Right: now we know the primary cause of death was consumption; that is, pneumonia.  And now we come to the moralism.  Mr. Wiseman continues:

He was not an old man nor feeble when he died, but strong and of a healthy complexion.  Yet, he moultered away, and went rotten to his grave.  And that which made him stink when he was dead, was that he was a man whose life was full of sin, and whose death was without repentance: blemishes sufficient to make him stink indeed.

So Bunyan makes a connection here between disease and morality (sound familiar?). Osler, though, is not making a moral judgment, but instead paints an image of pneumonia as a particularly nasty disease, and uses Bunyan’s vivid phrase to illuminate his point.

Bunyan

He was a great and wise teacher, Sir William Osler. This is, after all, the man who once said to his students, “Keep your mouth shut.  Instead, look wise, say nothing, and grunt.”  We could do worse than to follow the good doctor’s orders.

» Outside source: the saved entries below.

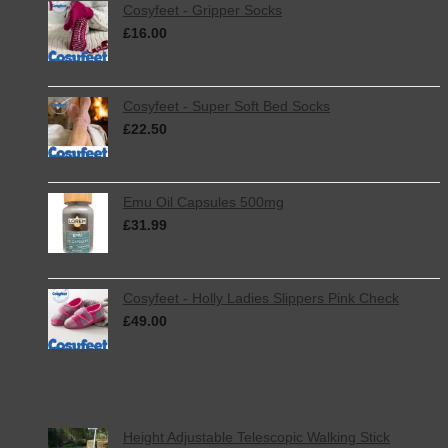
Cosyfeet - Gripper Socks
£
16.00
inc. VAT
Cosyfeet - Super Soft Bed Socks
£
22.50
inc. VAT
Emu Oil Capsules 500mg
£
31.99
inc. VAT
Cosyfeet - Holly Ladies Slippers Pink Check
£
49.00
inc. VAT
Featured
Height Adjustable Telescopic Walking Stick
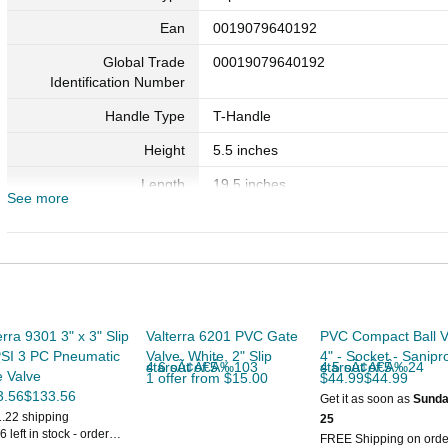
Ean
0019079640192
Global Trade
00019079640192
Identification Number
Handle Type
T-Handle
Height
5.5 inches
Length
19.5 inches
See more
Material
PVC (Polyvinyl Chloride)
Maximum Pressure
20 pounds_per_square_inch
Model Number
6401P
Number of Items
1
erra 9301 3" x 3" Slip
Valterra 6201 PVC Gate
PVC Compact Ball V
Part Number
6401P
PSI 3 PC Pneumatic
Valve, White, 2" Slip
4" - Socket - Sanipr
4.6 out of 5 starsÃ¢Â€Â‰103
4.5 out of 5 starsÃ¢Â€Â‰24
 Valve
1 offer from $15.00
$44.99$44.99
Seal Material Type
Sarlink
3.56$133.56
Get it as soon as
Sunda
1.22 shipping
25
Size
4"
6 left in stock - order
FREE Shipping on orde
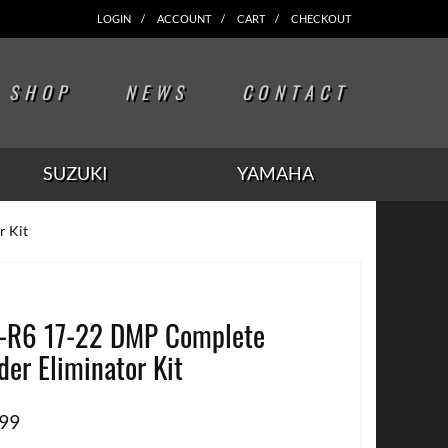
LOGIN
ACCOUNT
CART
CHECKOUT
SHOP
NEWS
CONTACT
SUZUKI
YAMAHA
r Kit
-R6 17-22 DMP Complete
der Eliminator Kit
.99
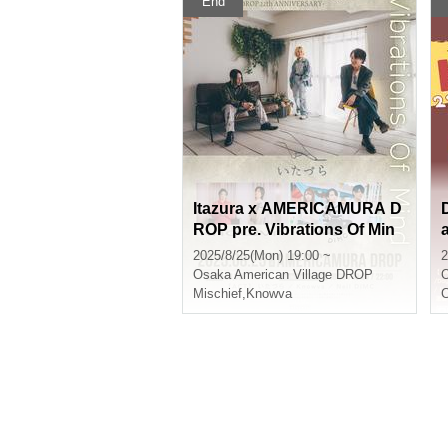
End
Itazura x AMERICAMURA D
ROP pre. Vibrations Of Min
d -AMERICAMURA DROP 2
2025/8/25(Mon) 19:00 ~
2
2th ANNIVERSARY-
Osaka
American Village DROP
Mischief
,
Knowva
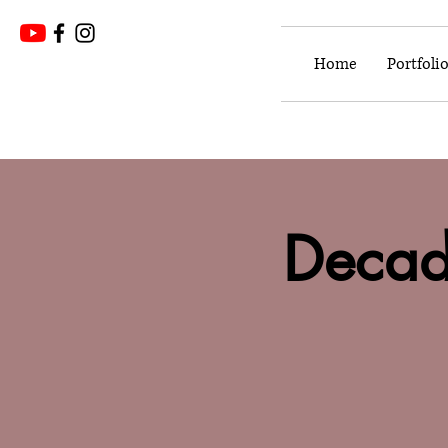
Home
Portfoli
Decad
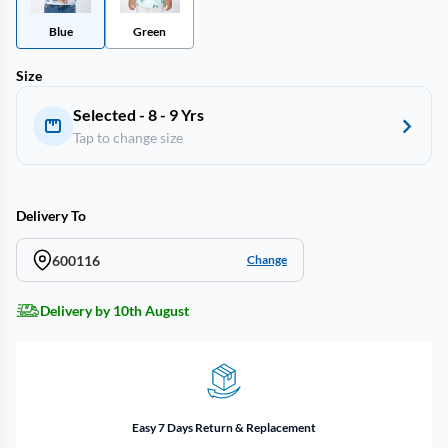
Blue
Green
Size
Selected - 8 - 9 Yrs
Tap to change size
Delivery To
600116
Change
Delivery by 10th August
Easy 7 Days Return & Replacement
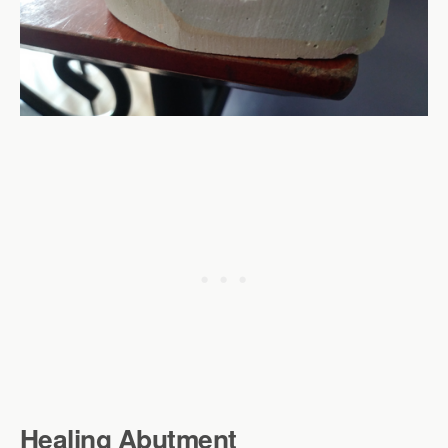
Healing Abutment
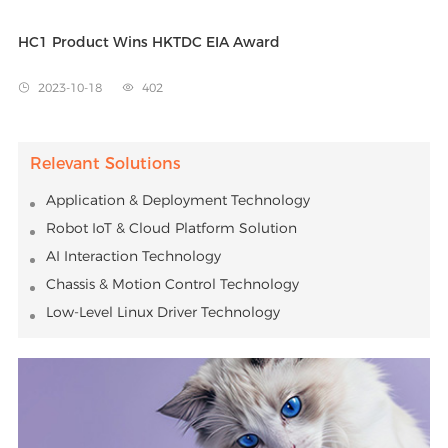
HC1 Product Wins HKTDC EIA Award
2023-10-18
402


Relevant Solutions
Application & Deployment Technology
Robot IoT & Cloud Platform Solution
AI Interaction Technology
Chassis & Motion Control Technology
Low-Level Linux Driver Technology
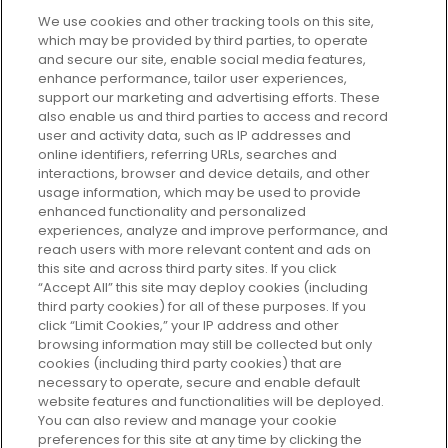
We use cookies and other tracking tools on this site,
which may be provided by third parties, to operate
and secure our site, enable social media features,
enhance performance, tailor user experiences,
support our marketing and advertising efforts. These
Every box, a new discovery. Find
also enable us and third parties to access and record
your perfect beauty subscription
user and activity data, such as IP addresses and
plan today and discover more with
online identifiers, referring URLs, searches and
GLOSSYBOX.
interactions, browser and device details, and other
usage information, which may be used to provide
enhanced functionality and personalized
Cookie Consent
experiences, analyze and improve performance, and
reach users with more relevant content and ads on
Do Not Sell or Share My Personal
Information
this site and across third party sites. If you click
“Accept All” this site may deploy cookies (including
third party cookies) for all of these purposes. If you
HELP AND SERVICE
click “Limit Cookies,” your IP address and other
browsing information may still be collected but only
cookies (including third party cookies) that are
ABOUT GLOSSYBOX
necessary to operate, secure and enable default
website features and functionalities will be deployed.
You can also review and manage your cookie
USEFUL INFORMATION
preferences for this site at any time by clicking the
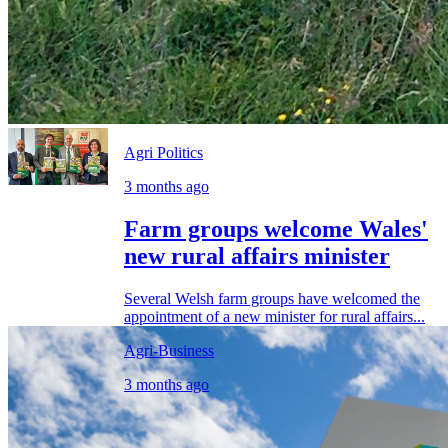
Agri Politics
3 months ago
Farm groups welcome Wales'
new rural affairs minister
Several Welsh farm groups have welcomed the
appointment of a new minister for rural affairs...
Agri-Business
3 months ago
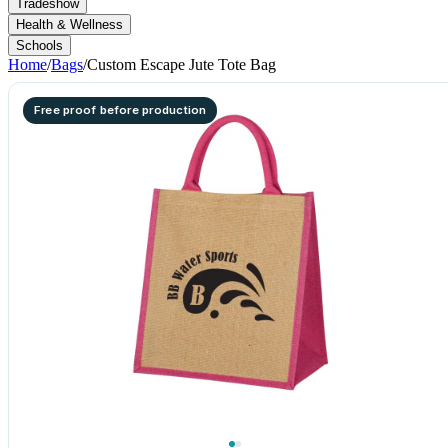
Tradeshow
Health & Wellness
Schools
Home
/
Bags
/
Custom Escape Jute Tote Bag
Free proof before production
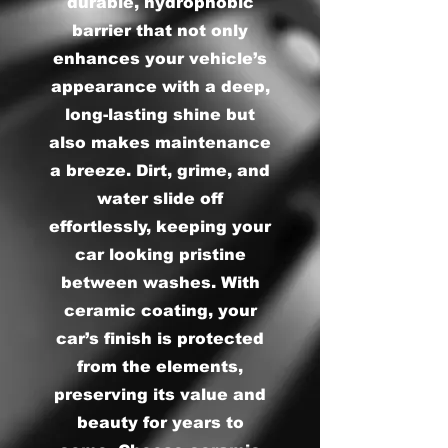
durable, hydrophobic
barrier that not only
enhances your vehicle’s
appearance with a deep,
long-lasting shine but
also makes maintenance
a breeze. Dirt, grime, and
water slide off
effortlessly, keeping your
car looking pristine
between washes. With
ceramic coating, your
car’s finish is protected
from the elements,
preserving its value and
beauty for years to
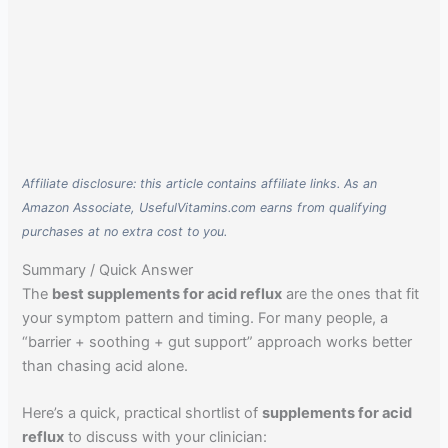
Affiliate disclosure: this article contains affiliate links. As an
Amazon Associate, UsefulVitamins.com earns from qualifying
purchases at no extra cost to you.
Summary / Quick Answer
The
best supplements for acid reflux
are the ones that fit
your symptom pattern and timing. For many people, a
“barrier + soothing + gut support” approach works better
than chasing acid alone.
Here’s a quick, practical shortlist of
supplements for acid
reflux
to discuss with your clinician:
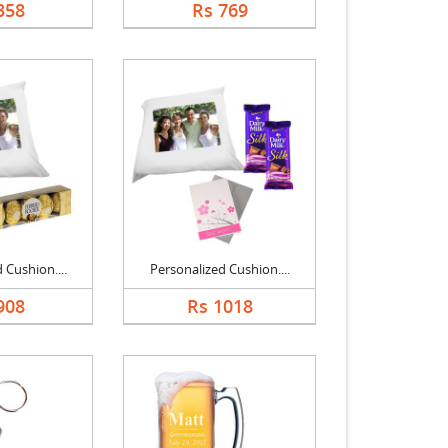
358
Rs 769
 Cushion....
Personalized Cushion....
908
Rs 1018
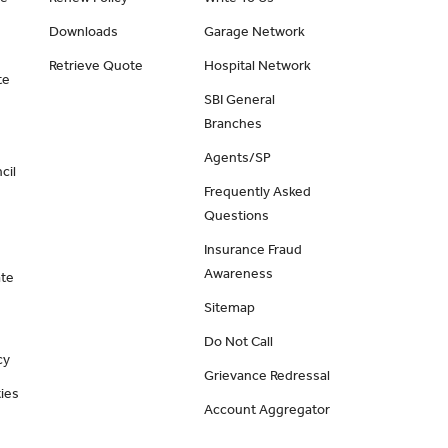
Downloads
Garage Network
Retrieve Quote
Hospital Network
te
SBI General
Branches
Agents/SP
cil
Frequently Asked
Questions
Insurance Fraud
Awareness
ate
Sitemap
Do Not Call
cy
Grievance Redressal
ies
Account Aggregator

I’m Megan Cole, for the University of Houston, and I’m interested in the way inventive minds work. 

(Theme music)

End Notes:

Principles and Practice of Medicine by Sir William Osler, D. Appleton & Company, 1909

The Life and Death of Mr. Badman: An Analysis of a Wicked Man's Life, as a Warning for Others, Presented to the World in a Familiar Dialogue Between Mr. Wiseman and Mr. Attentive by John Bunyan, Nathaniel Ponder publisher, 1680.

The American Osler Society is a group of physicians, medical historians, and members of related professions united by the common purpose of keeping alive the memory of William Osler, and keeping its members vigilantly attentive to the lessons found in his life and teachings. 

A note on the word "consumption": It first appeared in the 14th century to describe any potentially fatal wasting disease --- that is, any condition  that "consumed" the body. But over time it came to apply more specifically to tuberculosis.

Although the word "tuberculosis" first appeared in 1860, it wasn't until 1882 that German physician Robert Koch identified the rod-shaped bacterium that caused the illness." (Slate online magazine, June 5, 2001)

John Bunyan wrote his book in 1680, long before the word tuberculosis appeared, so when he wrote of "the Captain of the Men of Death", he was referring to a virulent wasting disease known as consumption.  And Osler, writing in 1892, used Bunyan's phrase to refer to -- and deepen our understanding of -- the virulent wasting disease known as pneumonia. 

So the phrase refers not to a particular disease, but rather describes ANY potentially fatal, nasty, virulent wasting disease: in Osler's case, pneumonia.